8. The circuitry of claim 1, wherein the triangular systolic array is implemented using circuitry of a programmable logic device.

9. The circuitry of claim 8, wherein respective processing elements are implemented using circuitry of the programmable logic device that comprises a digital signal processing (DSP) block circuit that can perform at least four half precision floating point multiplications and two additions in two clock cycles.

10. The circuitry of claim 9, wherein respective processing elements are implemented using circuitry comprising exactly one digital signal processing (DSP) block per processing element.

11. The circuitry of claim 1, wherein the triangular systolic array is implemented using hardened circuitry of an application-specific integrated circuit (ASIC).

12. An article of manufacture comprising tangible, non-transitory, machine-readable media comprising data to configure programmable logic circuitry of an integrated circuit to implement:

a triangular systolic array to receive an input matrix and perform Cholesky decomposition in a first stage, triangular matrix inversion in a second stage, and matrix multiplication in a third stage to produce an inverse of the input matrix as an output matrix;

a multiplexer network to route data to and from the triangular systolic array between stages; and

a central state machine to control the multiplexer network.

13. The article of manufacture of claim 12, wherein the triangular systolic array is to receive multiple channels of input matrices.

14. The article of manufacture of claim 12, wherein the triangular systolic array comprises a plurality of helper processing elements to operate in parallel with other processing elements of the triangular systolic array.

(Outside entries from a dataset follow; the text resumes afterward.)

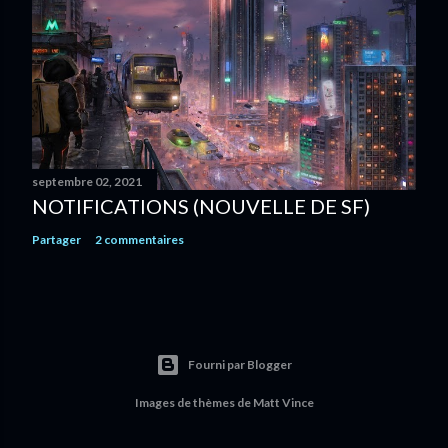
septembre 02, 2021
NOTIFICATIONS (NOUVELLE DE SF)
Partager
2 commentaires
Fourni par Blogger
Images de thèmes de
Matt Vince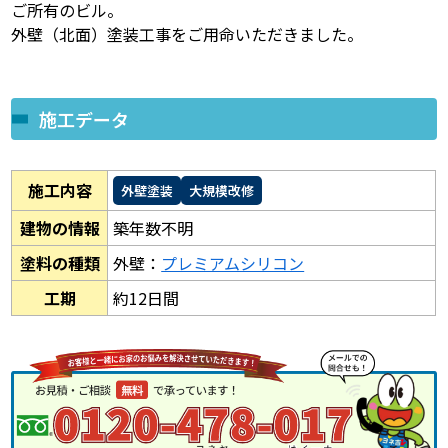
ご所有のビル。
外壁（北面）塗装工事をご用命いただきました。
施工データ
施工内容
外壁塗装
大規模改修
建物の情報
築年数不明
塗料の種類
外壁：
プレミアムシリコン
工期
約12日間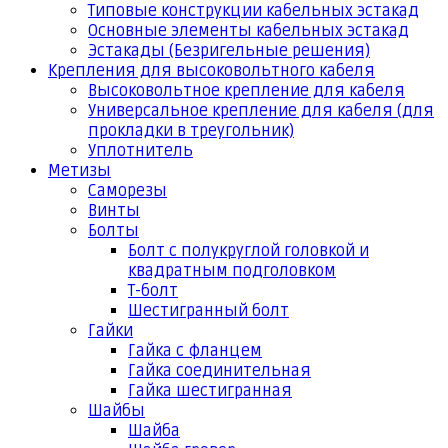
Типовые конструкции кабельных эстакад
Основные элементы кабельных эстакад
Эстакады (Безригельные решения)
Крепления для высоковольтного кабеля
Высоковольтное крепление для кабеля
Универсальное крепление для кабеля (для
прокладки в треугольник)
Уплотнитель
Метизы
Саморезы
Винты
Болты
Болт с полукруглой головкой и
квадратным подголовком
Т-болт
Шестигранный болт
Гайки
Гайка с фланцем
Гайка соединительная
Гайка шестигранная
Шайбы
Шайба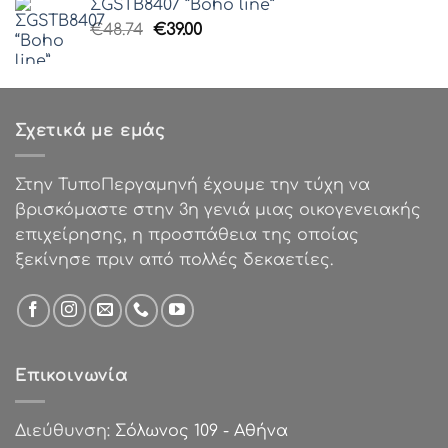
ΣGSTB8407 “Boho line”
€54.99.
είναι:
Original
Η
€
48.74
€
39.00
€38.50.
price
τρέχουσα
was:
τιμή
€48.74.
είναι:
€39.00.
Σχετικά με εμάς
Στην ΤυποΠεργαμηνή έχουμε την τύχη να
βρισκόμαστε στην 3η γενιά μιας οικογενειακής
επιχείρησης, η προσπάθεια της οποίας
ξεκίνησε πριν από πολλές δεκαετίες.
Επικοινωνία
Διεύθυνση:
Σόλωνος 109 - Αθήνα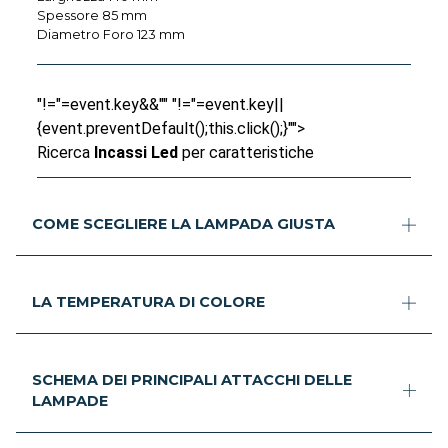
Spessore 85 mm
Diametro Foro 123 mm
"!="=event.key&&"" "!="=event.key||
{event.preventDefault();this.click();}"">
Ricerca
Incassi Led
per caratteristiche
COME SCEGLIERE LA LAMPADA GIUSTA
LA TEMPERATURA DI COLORE
SCHEMA DEI PRINCIPALI ATTACCHI DELLE
LAMPADE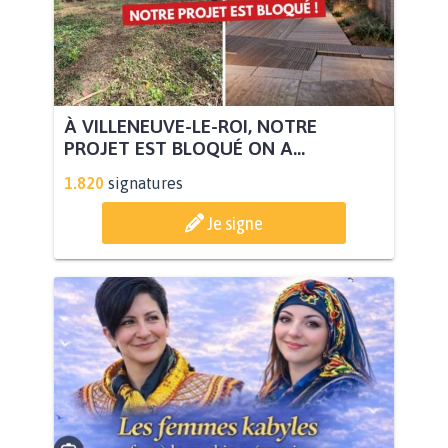
À VILLENEUVE-LE-ROI, NOTRE
PROJET EST BLOQUÉ ON A...
1.820
signatures
Je signe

15. The article of manufacture of claim 12, wherein the triangular systolic array comprises a plurality of input interfaces corresponding to different stages.

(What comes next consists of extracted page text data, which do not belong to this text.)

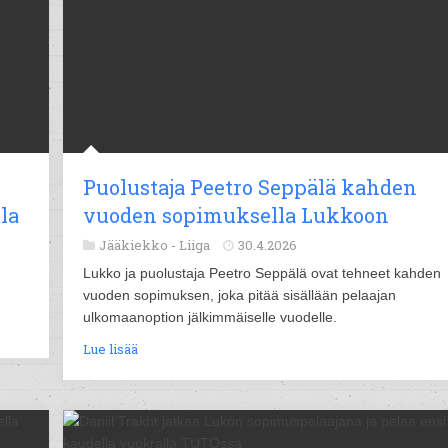
Puolustaja Peetro Seppälä kahden
la
vuoden sopimuksella Lukkoon
Jääkiekko -
Liiga
30.4.2026
Lukko ja puolustaja Peetro Seppälä ovat tehneet kahden
vuoden sopimuksen, joka pitää sisällään pelaajan
ulkomaanoption jälkimmäiselle vuodelle.
Lue lisää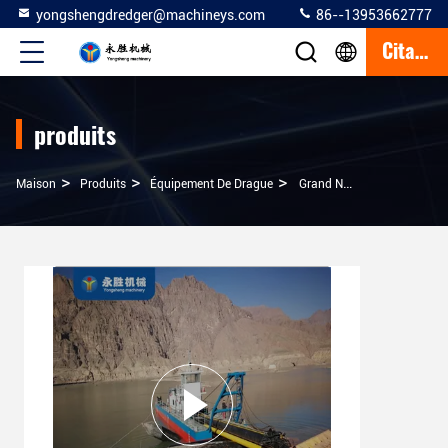
yongshengdredger@machineys.com
86--13953662777
Citation
produits
>
>
>
Maison
Produits
Équipement De Drague
Grand Navire De Dragage De Rivière De 26 Pouces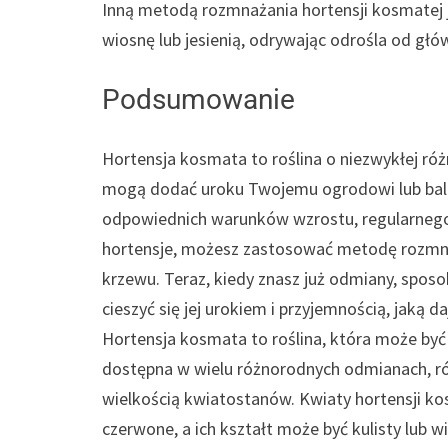
Inną metodą rozmnażania hortensji kosmatej j
wiosnę lub jesienią, odrywając odrośla od gł
Podsumowanie
Hortensja kosmata to roślina o niezwykłej różn
mogą dodać uroku Twojemu ogrodowi lub balko
odpowiednich warunków wzrostu, regularnego
hortensje, możesz zastosować metodę rozmna
krzewu. Teraz, kiedy znasz już odmiany, spos
cieszyć się jej urokiem i przyjemnością, jaką 
Hortensja kosmata to roślina, która może by
dostępna w wielu różnorodnych odmianach, róż
wielkością kwiatostanów. Kwiaty hortensji kos
czerwone, a ich kształt może być kulisty lub 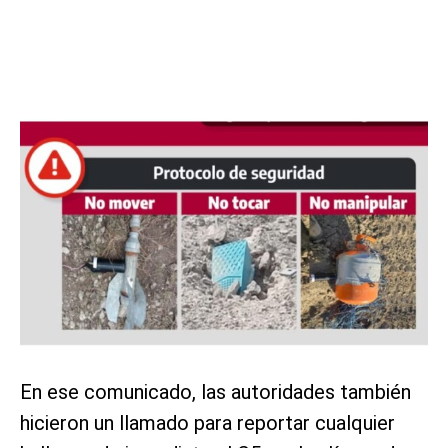
En ese comunicado, las autoridades también
hicieron un llamado para reportar cualquier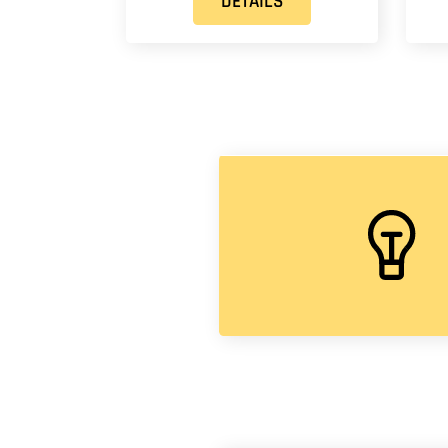
DETAILS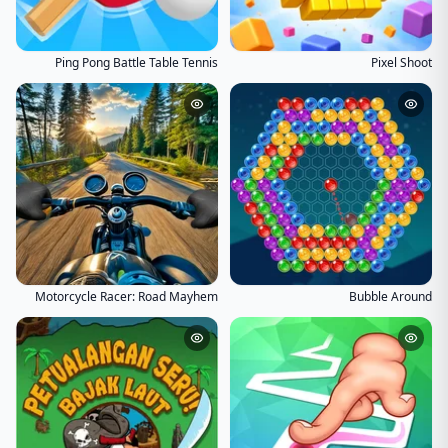
Ping Pong Battle Table Tennis
Pixel Shoot
Motorcycle Racer: Road Mayhem
Bubble Around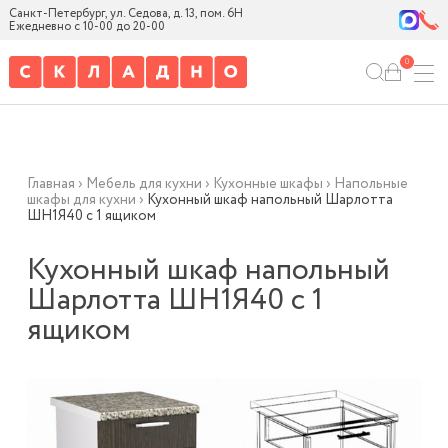
Санкт-Петербург, ул. Седова, д. 13, пом. 6Н
Ежедневно с 10-00 до 20-00
0
Главная
›
Мебель для кухни
›
Кухонные шкафы
›
Напольные
шкафы для кухни
›
Кухонный шкаф напольный Шарлотта
ШН1Я40 с 1 ящиком
Кухонный шкаф напольный
Шарлотта ШН1Я40 с 1
ящиком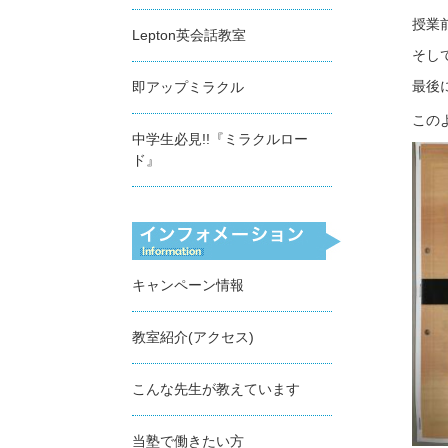
授業
Lepton英会話教室
そし
最後
即アップミラクル
この
中学生必見!!『ミラクルロー
ド』
キャンペーン情報
教室紹介(アクセス)
こんな先生が教えています
当塾で働きたい方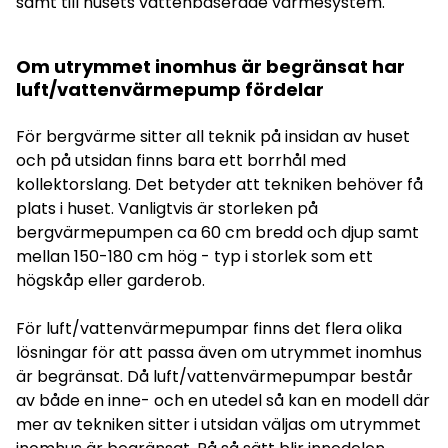
samt till husets vattenbaserade värmesystem.
Om utrymmet inomhus är begränsat har
luft/vattenvärmepump fördelar
För bergvärme sitter all teknik på insidan av huset
och på utsidan finns bara ett borrhål med
kollektorslang. Det betyder att tekniken behöver få
plats i huset. Vanligtvis är storleken på
bergvärmepumpen ca 60 cm bredd och djup samt
mellan 150-180 cm hög - typ i storlek som ett
högskåp eller garderob.
För luft/vattenvärmepumpar finns det flera olika
lösningar för att passa även om utrymmet inomhus
är begränsat. Då luft/vattenvärmepumpar består
av både en inne- och en utedel så kan en modell där
mer av tekniken sitter i utsidan väljas om utrymmet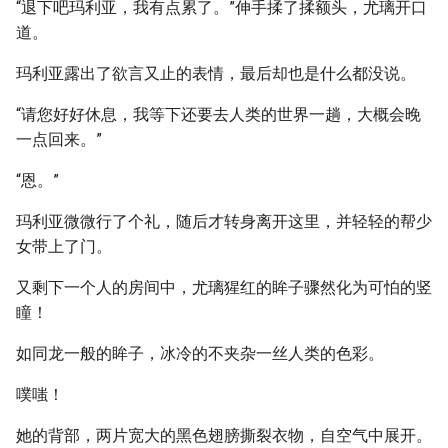
“退下吧玛利亚，我有点累了。”伸手揉了揉额头，尤璃开口
道。
玛利亚露出了欲言又止的表情，最后却也是什么都没说。
“请您好好休息，我等下还要去人类的世界一趟，大概会晚
一点回来。”
“恩。”
玛利亚微微行了个礼，随后才转身离开这里，并轻轻的帮少
女带上了门。
又剩下一个人的房间中，尤璃猩红的眸子骤然化为可怕的竖
瞳！
如同龙一般的眸子，冰冷的不夹杂一丝人类的色彩。
噗嗤！
她的背部，两片宽大的黑色翅膀撕裂衣物，自空气中展开。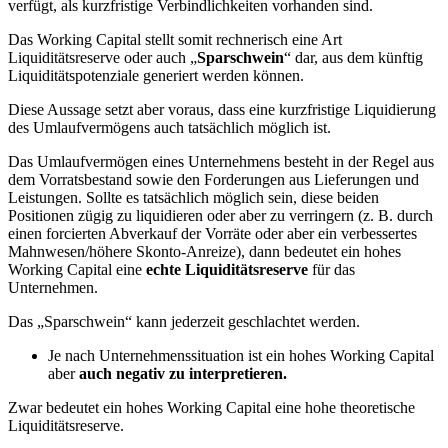
verfügt, als kurzfristige Verbindlichkeiten vorhanden sind.
Das Working Capital stellt somit rechnerisch eine Art
Liquiditätsreserve oder auch „
Sparschwein
“ dar, aus dem künftig
Liquiditätspotenziale generiert werden können.
Diese Aussage setzt aber voraus, dass eine kurzfristige Liquidierung
des Umlaufvermögens auch tatsächlich möglich ist.
Das Umlaufvermögen eines Unternehmens besteht in der Regel aus
dem Vorratsbestand sowie den Forderungen aus Lieferungen und
Leistungen. Sollte es tatsächlich möglich sein, diese beiden
Positionen zügig zu liquidieren oder aber zu verringern (z. B. durch
einen forcierten Abverkauf der Vorräte oder aber ein verbessertes
Mahnwesen/höhere Skonto-Anreize), dann bedeutet ein hohes
Working Capital eine
echte Liquiditätsreserve
für das
Unternehmen.
Das „Sparschwein“ kann jederzeit geschlachtet werden.
Je nach Unternehmenssituation ist ein hohes Working Capital
aber
auch negativ zu interpretieren.
Zwar bedeutet ein hohes Working Capital eine hohe theoretische
Liquiditätsreserve.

16. The article of manufacture of claim 15, wherein the plurality of input interfaces comprises a first input interface corresponding to the first stage and a second input interface corresponding to the second stage, wherein a state of the triangular systolic array is based at least in part on whether data is received via the first input interface or the second input interface.

17. A method comprising:

providing an input matrix to a systolic array of processing elements;

performing Cholesky decomposition on the input matrix comprising using a first set of the processing elements paired with a second set of the processing elements to obtain a first intermediate output at a higher throughput than using only the first set of the processing elements;

providing the first intermediate output to the systolic array without writing the first intermediate output to memory;

performing triangular matrix inversion on the first intermediate output using the first set of the processing elements paired with the second set of the processing elements to obtain a second intermediate output at a higher throughput than using only the first set of the processing elements;

providing a complex conjugate of the second intermediate output to the systolic array without writing the first intermediate output to memory; and

performing matrix multiplication of the second intermediate output and the complex conjugate of the second intermediate output using the first set of the processing elements paired with the second set of the processing elements to obtain an inverse matrix of the input matrix at a higher throughput than using only the first set of the processing elements.

18. The method of claim 17, wherein providing the input matrix comprises providing a plurality of channels of independent input matrices.

19. The method of claim 17, wherein the first set of the processing elements is time multiplexed with the second set of the processing elements.

20. The method of claim 17, wherein the second intermediate output is locally stored as well as output by the systolic array to enable matrix multiplication of the second intermediate output and the complex conjugate of the second intermediate output to obtain the inverse matrix.